The [httr] package is useful in R for accessing web resources. The following is a simple code example.

# Requires the httr package
#   install.packages('httr')
response = httr::GET("https://api.omicidx.cancerdatasci.org/sra/studies/SRP012682")
content = httr::content(response)
content

## $pubmed_ids
## list()
## 
## $total_spots
## [1] "1698588305124"
## 
## $identifiers
## $identifiers[[1]]
## $identifiers[[1]]$id
## [1] "PRJNA75899"
## 
## $identifiers[[1]]$namespace
## [1] "BioProject"
## 
## 
## $identifiers[[2]]
## $identifiers[[2]]$id
## [1] "phs000424"
## 
## $identifiers[[2]]$namespace
## [1] "dbGaP"
## 
## 
## $identifiers[[3]]
## $identifiers[[3]]$id
## [1] "phs000424"
## 
## $identifiers[[3]]$namespace
## [1] "dbGaP"
## 
## 
## 
## $taxon_ids
## $taxon_ids[[1]]
## [1] "9606"
## 
## 
## $experiment_count
## [1] "24588"
## 
## $received
## [1] "2012-05-04T15:43:05"
## 
## $abstract
## [1] "Lay Description.  The aim of the Genotype-Tissue Expression (GTEx) Project is to increase our understanding of how changes in our genes affect human health and disease with the ultimate goal of improving health care for future generations. GTEx will create a database that researchers can use to study how inherited changes in genes lead to common diseases.  GTEx researchers are studying genes in different tissues obtained from many different people. The GTEx project also includes a study of the GTEx donor consent process - this study will help ensure that the consent process and other aspects of the project effectively address the concerns and expectations of participants in the study. GTEx is a pioneering project that uses state-of-the-art protocols for obtaining and storing a large range of organs and tissues, and for testing them in the lab. Until now, no project has analyzed genetic variation and expression in as many tissues from the same person in... (for more see dbGaP study page.)"
## 
## $accession
## [1] "SRP012682"
## 
## $published
## [1] "2014-02-14T22:56:17"
## 
## $title
## [1] "Genotype-Tissue Expression (GTEx) Common Fund Project"
## 
## $mean_bases_per_run
## [1] 14030484634
## 
## $run_count
## [1] "24588"
## 
## $center_name
## [1] "dbGaP"
## 
## $study_type
## [1] "Other"
## 
## $insdc
## [1] TRUE
## 
## $sample_count
## [1] "14249"
## 
## $alias
## [1] "phs000424"
## 
## $attributes
## $attributes[[1]]
## $attributes[[1]]$value
## [1] "PRJNA75897"
## 
## $attributes[[1]]$tag
## [1] "parent_bioproject"
## 
## 
## 
## $total_bases
## [1] "343115501734811"
## 
## $lastupdate
## [1] "2017-09-17T10:26:44"
## 
## $BioProject
## [1] "PRJNA75899"
## 
## $status
## [1] "live"

In python, one might use the [requests] library to access the URL and retrieve the data into a python object.

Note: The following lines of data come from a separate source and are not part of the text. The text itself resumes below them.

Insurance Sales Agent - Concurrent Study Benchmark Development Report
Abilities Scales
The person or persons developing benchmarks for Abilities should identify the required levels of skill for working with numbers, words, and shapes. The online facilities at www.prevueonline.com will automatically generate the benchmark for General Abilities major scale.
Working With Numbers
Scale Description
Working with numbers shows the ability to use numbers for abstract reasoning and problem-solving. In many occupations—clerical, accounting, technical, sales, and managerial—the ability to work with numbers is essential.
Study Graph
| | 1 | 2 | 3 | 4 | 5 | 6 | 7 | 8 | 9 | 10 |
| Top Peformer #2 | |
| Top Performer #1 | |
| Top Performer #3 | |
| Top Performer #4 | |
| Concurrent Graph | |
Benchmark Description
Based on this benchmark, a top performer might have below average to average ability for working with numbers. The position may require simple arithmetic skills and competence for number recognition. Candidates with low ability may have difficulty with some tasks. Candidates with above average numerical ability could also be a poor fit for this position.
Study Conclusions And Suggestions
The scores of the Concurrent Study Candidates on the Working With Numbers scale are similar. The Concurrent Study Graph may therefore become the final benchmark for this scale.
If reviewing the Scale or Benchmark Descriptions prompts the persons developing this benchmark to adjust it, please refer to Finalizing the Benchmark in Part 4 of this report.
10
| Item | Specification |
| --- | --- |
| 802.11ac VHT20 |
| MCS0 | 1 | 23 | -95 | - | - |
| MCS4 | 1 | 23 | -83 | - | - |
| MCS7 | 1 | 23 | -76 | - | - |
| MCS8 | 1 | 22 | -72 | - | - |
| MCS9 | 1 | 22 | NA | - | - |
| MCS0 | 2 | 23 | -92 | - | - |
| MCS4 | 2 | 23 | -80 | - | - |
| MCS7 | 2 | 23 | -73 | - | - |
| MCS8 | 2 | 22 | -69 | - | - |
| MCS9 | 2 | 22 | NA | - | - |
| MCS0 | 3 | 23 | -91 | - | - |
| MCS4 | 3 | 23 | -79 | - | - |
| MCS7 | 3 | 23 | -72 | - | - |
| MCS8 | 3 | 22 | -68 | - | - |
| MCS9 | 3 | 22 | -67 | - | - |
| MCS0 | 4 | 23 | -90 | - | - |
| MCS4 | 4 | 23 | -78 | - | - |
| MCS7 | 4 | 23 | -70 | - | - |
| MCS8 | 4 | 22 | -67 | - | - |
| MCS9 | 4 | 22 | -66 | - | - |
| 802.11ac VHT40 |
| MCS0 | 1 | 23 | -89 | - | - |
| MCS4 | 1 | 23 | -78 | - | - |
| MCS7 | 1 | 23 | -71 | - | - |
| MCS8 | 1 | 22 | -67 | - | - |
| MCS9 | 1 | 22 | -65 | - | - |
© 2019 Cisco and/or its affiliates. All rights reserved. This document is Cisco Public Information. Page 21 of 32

# requires the requests package be available
#   pip install requests
import requests, pprint
response = requests.get(
    "https://api.omicidx.cancerdatasci.org/sra/studies/SRP012682"
)
pprint.pprint(response.json())

## {'BioProject': 'PRJNA75899',
##  'abstract': 'Lay Description.  The aim of the Genotype-Tissue Expression '
##              '(GTEx) Project is to increase our understanding of how changes '
##              'in our genes affect human health and disease with the ultimate '
##              'goal of improving health care for future generations. GTEx will '
##              'create a database that researchers can use to study how '
##              'inherited changes in genes lead to common diseases.  GTEx '
##              'researchers are studying genes in different tissues obtained '
##              'from many different people. The GTEx project also includes a '
##              'study of the GTEx donor consent process - this study will help '
##              'ensure that the consent process and other aspects of the project '
##              'effectively address the concerns and expectations of '
##              'participants in the study. GTEx is a pioneering project that '
##              'uses state-of-the-art protocols for obtaining and storing a '
##              'large range of organs and tissues, and for testing them in the '
##              'lab. Until now, no project has analyzed genetic variation and '
##              'expression in as many tissues from the same person in... (for '
##              'more see dbGaP study page.)',
##  'accession': 'SRP012682',
##  'alias': 'phs000424',
##  'attributes': [{'tag': 'parent_bioproject', 'value': 'PRJNA75897'}],
##  'center_name': 'dbGaP',
##  'experiment_count': '24588',
##  'identifiers': [{'id': 'PRJNA75899', 'namespace': 'BioProject'},
##                  {'id': 'phs000424', 'namespace': 'dbGaP'},
##                  {'id': 'phs000424', 'namespace': 'dbGaP'}],
##  'insdc': True,
##  'lastupdate': '2017-09-17T10:26:44',
##  'mean_bases_per_run': 14030484634.42286,
##  'published': '2014-02-14T22:56:17',
##  'pubmed_ids': [],
##  'received': '2012-05-04T15:43:05',
##  'run_count': '24588',
##  'sample_count': '14249',
##  'status': 'live',
##  'study_type': 'Other',
##  'taxon_ids': ['9606'],
##  'title': 'Genotype-Tissue Expression (GTEx) Common Fund Project',
##  'total_bases': '343115501734811',
##  'total_spots': '1698588305124'}

Each resource (SRA Sample, for example) has a particular data model that is shared across all members of that resource. However, different resources (SRA Sample vs SRA Study) will have different data models (though some fields are common) from one another. To get a sense of what other resources look like, try clicking through these links. For more details, see the data models for [SRA], [GEO], and [Biosample].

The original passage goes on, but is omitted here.